Complete the following:
1. Print the whole passage on cache-oblivious algorithm lectures without any changes.
2. Format the entry lines starting at the line containing "collection date: 1926-06-28" and ending at the line containing "locality: Hanover Parrish: Dolphin" as a Markdown table with two columns, No. and Line, numbering each row and leaving out blank lines.
— start of Source passage —
Lecture twenty-two introduces the terminology and notation used in cache-oblivious algorithms, explains the difference between cache-oblivious and cache-aware algorithms, does a simple memory analysis of several simple algorithms and culminates with a cache-oblivious algorithm for matrix multiplication.

The final lecture twenty-three is the most difficult in the whole course and shows cache-oblivious binary search trees and cache-oblivious sorting called funnel sort.

Use this supplementary reading material by professor Demaine to understand the material better: Cache-oblivious algorithms and data structures (.pdf).

Lecture 22: Cache Oblivious Algorithms I

Lecture twenty-two starts with an introduction to the modern memory hierarchy (CPU cache L1, L2, L3, main memory, disk cache, etc.) and with the notation and core concepts used in cache-oblivious algorithms.
— end of Source passage —
— start of Dataset records —
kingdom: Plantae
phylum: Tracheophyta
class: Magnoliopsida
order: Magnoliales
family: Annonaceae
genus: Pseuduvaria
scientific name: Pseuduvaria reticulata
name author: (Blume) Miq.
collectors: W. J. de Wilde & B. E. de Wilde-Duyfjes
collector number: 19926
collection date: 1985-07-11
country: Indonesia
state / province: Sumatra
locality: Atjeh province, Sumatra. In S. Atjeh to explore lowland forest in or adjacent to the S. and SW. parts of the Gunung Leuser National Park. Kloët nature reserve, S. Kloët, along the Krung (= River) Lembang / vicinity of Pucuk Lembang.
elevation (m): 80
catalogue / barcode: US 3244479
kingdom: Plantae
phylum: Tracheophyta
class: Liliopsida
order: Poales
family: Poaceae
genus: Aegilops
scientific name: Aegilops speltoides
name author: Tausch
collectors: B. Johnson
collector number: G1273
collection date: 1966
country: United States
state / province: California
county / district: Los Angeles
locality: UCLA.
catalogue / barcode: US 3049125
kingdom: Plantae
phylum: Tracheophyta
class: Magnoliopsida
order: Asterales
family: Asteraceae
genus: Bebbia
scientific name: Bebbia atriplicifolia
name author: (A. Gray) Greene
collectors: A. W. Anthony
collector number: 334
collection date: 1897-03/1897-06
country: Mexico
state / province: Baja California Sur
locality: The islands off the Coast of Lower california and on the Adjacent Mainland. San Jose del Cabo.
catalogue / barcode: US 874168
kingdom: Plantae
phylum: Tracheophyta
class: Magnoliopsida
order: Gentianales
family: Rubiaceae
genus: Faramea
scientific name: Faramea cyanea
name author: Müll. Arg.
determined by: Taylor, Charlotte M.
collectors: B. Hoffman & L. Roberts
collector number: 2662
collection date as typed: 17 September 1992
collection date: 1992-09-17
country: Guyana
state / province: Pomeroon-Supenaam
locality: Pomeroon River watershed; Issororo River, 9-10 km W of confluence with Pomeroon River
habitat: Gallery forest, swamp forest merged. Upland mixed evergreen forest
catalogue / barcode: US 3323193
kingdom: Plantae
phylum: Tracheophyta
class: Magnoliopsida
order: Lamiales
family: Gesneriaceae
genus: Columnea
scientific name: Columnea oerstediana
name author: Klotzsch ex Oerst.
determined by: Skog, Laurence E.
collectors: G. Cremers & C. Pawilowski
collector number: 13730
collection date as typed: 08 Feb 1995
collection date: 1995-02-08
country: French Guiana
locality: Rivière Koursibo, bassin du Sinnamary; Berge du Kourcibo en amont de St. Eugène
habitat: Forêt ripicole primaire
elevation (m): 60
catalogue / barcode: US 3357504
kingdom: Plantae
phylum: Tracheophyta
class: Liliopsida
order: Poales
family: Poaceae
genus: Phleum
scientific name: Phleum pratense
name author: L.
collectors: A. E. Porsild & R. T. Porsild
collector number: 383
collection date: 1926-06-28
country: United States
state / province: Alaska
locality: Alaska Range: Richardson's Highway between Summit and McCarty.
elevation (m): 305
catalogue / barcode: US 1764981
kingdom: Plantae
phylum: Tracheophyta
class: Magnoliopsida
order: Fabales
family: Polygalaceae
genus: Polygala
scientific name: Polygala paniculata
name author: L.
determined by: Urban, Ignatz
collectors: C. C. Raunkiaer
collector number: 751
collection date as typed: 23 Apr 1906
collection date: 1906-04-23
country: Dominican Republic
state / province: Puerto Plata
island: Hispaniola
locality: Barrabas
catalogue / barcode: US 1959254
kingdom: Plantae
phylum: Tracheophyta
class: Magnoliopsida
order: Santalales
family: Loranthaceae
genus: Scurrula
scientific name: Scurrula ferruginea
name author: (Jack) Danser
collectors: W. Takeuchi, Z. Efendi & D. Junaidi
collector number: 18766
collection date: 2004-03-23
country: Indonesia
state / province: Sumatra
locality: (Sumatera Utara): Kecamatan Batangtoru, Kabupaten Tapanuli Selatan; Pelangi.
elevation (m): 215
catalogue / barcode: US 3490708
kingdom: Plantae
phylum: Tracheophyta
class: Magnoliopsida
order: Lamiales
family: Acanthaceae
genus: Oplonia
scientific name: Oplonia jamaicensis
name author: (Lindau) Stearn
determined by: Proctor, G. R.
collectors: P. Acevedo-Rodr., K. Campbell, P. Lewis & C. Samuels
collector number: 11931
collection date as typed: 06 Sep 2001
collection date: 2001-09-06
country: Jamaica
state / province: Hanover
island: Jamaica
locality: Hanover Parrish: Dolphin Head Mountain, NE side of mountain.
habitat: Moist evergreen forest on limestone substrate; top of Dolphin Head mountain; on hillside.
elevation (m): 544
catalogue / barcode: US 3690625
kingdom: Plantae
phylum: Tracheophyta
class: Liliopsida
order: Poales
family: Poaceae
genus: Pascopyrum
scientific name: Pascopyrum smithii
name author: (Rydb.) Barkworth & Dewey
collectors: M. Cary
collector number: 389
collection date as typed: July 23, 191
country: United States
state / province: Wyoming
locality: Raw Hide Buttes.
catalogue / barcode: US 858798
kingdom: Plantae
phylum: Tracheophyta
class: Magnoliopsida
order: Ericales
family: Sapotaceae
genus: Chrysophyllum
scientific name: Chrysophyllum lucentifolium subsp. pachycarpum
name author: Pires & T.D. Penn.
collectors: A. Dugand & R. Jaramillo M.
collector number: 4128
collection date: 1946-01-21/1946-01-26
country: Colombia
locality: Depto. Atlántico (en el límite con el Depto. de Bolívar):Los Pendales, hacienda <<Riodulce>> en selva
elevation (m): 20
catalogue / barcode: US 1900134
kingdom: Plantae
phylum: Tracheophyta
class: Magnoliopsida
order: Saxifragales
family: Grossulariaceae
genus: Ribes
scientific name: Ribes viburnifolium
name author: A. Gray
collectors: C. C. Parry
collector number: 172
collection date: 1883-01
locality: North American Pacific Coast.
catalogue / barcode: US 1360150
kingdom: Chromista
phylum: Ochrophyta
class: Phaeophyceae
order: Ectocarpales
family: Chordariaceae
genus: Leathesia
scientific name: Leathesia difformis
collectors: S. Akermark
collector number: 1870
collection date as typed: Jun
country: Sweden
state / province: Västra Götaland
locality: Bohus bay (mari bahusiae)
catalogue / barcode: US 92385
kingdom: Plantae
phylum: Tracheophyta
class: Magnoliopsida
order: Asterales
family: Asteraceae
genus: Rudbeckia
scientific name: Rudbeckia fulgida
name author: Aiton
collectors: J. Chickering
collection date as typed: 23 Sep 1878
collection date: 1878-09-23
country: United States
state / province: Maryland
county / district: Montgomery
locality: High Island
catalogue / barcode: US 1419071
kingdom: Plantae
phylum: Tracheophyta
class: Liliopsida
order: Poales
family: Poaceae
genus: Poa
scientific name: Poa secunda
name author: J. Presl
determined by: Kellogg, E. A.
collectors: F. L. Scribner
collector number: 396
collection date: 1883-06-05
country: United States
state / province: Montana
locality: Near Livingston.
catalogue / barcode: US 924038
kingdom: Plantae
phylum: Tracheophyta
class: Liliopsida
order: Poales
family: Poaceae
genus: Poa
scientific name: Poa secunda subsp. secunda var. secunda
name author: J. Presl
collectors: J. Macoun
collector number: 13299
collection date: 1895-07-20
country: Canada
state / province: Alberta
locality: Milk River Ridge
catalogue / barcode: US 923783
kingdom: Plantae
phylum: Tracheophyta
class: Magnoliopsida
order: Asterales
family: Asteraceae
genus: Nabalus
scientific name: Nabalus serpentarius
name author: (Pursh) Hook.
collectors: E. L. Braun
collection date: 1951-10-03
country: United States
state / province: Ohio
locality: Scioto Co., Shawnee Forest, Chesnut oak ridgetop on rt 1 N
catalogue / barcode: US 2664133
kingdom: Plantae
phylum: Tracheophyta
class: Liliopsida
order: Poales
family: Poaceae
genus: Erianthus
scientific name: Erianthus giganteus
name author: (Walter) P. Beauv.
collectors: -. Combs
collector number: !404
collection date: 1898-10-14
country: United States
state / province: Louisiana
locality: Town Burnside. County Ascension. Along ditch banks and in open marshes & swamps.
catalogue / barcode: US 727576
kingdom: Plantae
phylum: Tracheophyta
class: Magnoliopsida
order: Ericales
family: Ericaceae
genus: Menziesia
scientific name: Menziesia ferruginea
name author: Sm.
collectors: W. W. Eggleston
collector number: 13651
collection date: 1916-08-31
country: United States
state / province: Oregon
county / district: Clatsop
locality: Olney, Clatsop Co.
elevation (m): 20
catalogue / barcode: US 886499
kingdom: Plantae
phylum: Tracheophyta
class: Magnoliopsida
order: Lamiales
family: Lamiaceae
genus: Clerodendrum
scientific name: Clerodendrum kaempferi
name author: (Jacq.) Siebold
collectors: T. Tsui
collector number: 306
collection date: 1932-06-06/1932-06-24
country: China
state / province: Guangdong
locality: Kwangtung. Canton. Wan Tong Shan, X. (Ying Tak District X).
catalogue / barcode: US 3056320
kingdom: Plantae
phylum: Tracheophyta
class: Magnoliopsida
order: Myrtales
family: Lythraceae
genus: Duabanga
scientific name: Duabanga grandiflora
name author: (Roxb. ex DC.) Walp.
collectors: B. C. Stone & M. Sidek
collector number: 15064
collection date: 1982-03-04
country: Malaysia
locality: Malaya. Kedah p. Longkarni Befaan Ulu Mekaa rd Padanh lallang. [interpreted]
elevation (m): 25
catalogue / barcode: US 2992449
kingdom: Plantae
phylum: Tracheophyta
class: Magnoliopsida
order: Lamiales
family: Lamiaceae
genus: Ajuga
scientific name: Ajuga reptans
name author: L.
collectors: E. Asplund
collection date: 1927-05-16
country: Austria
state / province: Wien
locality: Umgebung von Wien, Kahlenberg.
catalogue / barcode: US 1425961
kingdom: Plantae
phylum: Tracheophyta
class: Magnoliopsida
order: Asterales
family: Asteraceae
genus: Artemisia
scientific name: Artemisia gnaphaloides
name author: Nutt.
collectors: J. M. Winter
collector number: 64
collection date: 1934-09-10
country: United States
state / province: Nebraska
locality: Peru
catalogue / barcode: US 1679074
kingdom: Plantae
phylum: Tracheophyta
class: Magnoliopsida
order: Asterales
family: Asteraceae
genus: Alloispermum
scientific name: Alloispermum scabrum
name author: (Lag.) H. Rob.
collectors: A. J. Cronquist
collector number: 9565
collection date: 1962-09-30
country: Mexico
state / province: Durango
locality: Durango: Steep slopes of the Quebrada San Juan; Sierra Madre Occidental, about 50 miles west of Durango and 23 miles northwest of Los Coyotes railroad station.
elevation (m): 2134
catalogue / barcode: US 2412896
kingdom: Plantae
— end of Dataset records —
Solved problems:
1.
Lecture twenty-two introduces the terminology and notation used in cache-oblivious algorithms, explains the difference between cache-oblivious and cache-aware algorithms, does a simple memory analysis of several simple algorithms and culminates with a cache-oblivious algorithm for matrix multiplication.

The final lecture twenty-three is the most difficult in the whole course and shows cache-oblivious binary search trees and cache-oblivious sorting called funnel sort.

Use this supplementary reading material by professor Demaine to understand the material better: Cache-oblivious algorithms and data structures (.pdf).

Lecture 22: Cache Oblivious Algorithms I

Lecture twenty-two starts with an introduction to the modern memory hierarchy (CPU cache L1, L2, L3, main memory, disk cache, etc.) and with the notation and core concepts used in cache-oblivious algorithms.

2.
| No. | Line |
|---|---|
| 1 | collection date: 1926-06-28 |
| 2 | country: United States |
| 3 | state / province: Alaska |
| 4 | locality: Alaska Range: Richardson's Highway between Summit and McCarty. |
| 5 | elevation (m): 305 |
| 6 | catalogue / barcode: US 1764981 |
| 7 | kingdom: Plantae |
| 8 | phylum: Tracheophyta |
| 9 | class: Magnoliopsida |
| 10 | order: Fabales |
| 11 | family: Polygalaceae |
| 12 | genus: Polygala |
| 13 | scientific name: Polygala paniculata |
| 14 | name author: L. |
| 15 | determined by: Urban, Ignatz |
| 16 | collectors: C. C. Raunkiaer |
| 17 | collector number: 751 |
| 18 | collection date as typed: 23 Apr 1906 |
| 19 | collection date: 1906-04-23 |
| 20 | country: Dominican Republic |
| 21 | state / province: Puerto Plata |
| 22 | island: Hispaniola |
| 23 | locality: Barrabas |
| 24 | catalogue / barcode: US 1959254 |
| 25 | kingdom: Plantae |
| 26 | phylum: Tracheophyta |
| 27 | class: Magnoliopsida |
| 28 | order: Santalales |
| 29 | family: Loranthaceae |
| 30 | genus: Scurrula |
| 31 | scientific name: Scurrula ferruginea |
| 32 | name author: (Jack) Danser |
| 33 | collectors: W. Takeuchi, Z. Efendi & D. Junaidi |
| 34 | collector number: 18766 |
| 35 | collection date: 2004-03-23 |
| 36 | country: Indonesia |
| 37 | state / province: Sumatra |
| 38 | locality: (Sumatera Utara): Kecamatan Batangtoru, Kabupaten Tapanuli Selatan; Pelangi. |
| 39 | elevation (m): 215 |
| 40 | catalogue / barcode: US 3490708 |
| 41 | kingdom: Plantae |
| 42 | phylum: Tracheophyta |
| 43 | class: Magnoliopsida |
| 44 | order: Lamiales |
| 45 | family: Acanthaceae |
| 46 | genus: Oplonia |
| 47 | scientific name: Oplonia jamaicensis |
| 48 | name author: (Lindau) Stearn |
| 49 | determined by: Proctor, G. R. |
| 50 | collectors: P. Acevedo-Rodr., K. Campbell, P. Lewis & C. Samuels |
| 51 | collector number: 11931 |
| 52 | collection date as typed: 06 Sep 2001 |
| 53 | collection date: 2001-09-06 |
| 54 | country: Jamaica |
| 55 | state / province: Hanover |
| 56 | island: Jamaica |
| 57 | locality: Hanover Parrish: Dolphin Head Mountain, NE side of mountain. |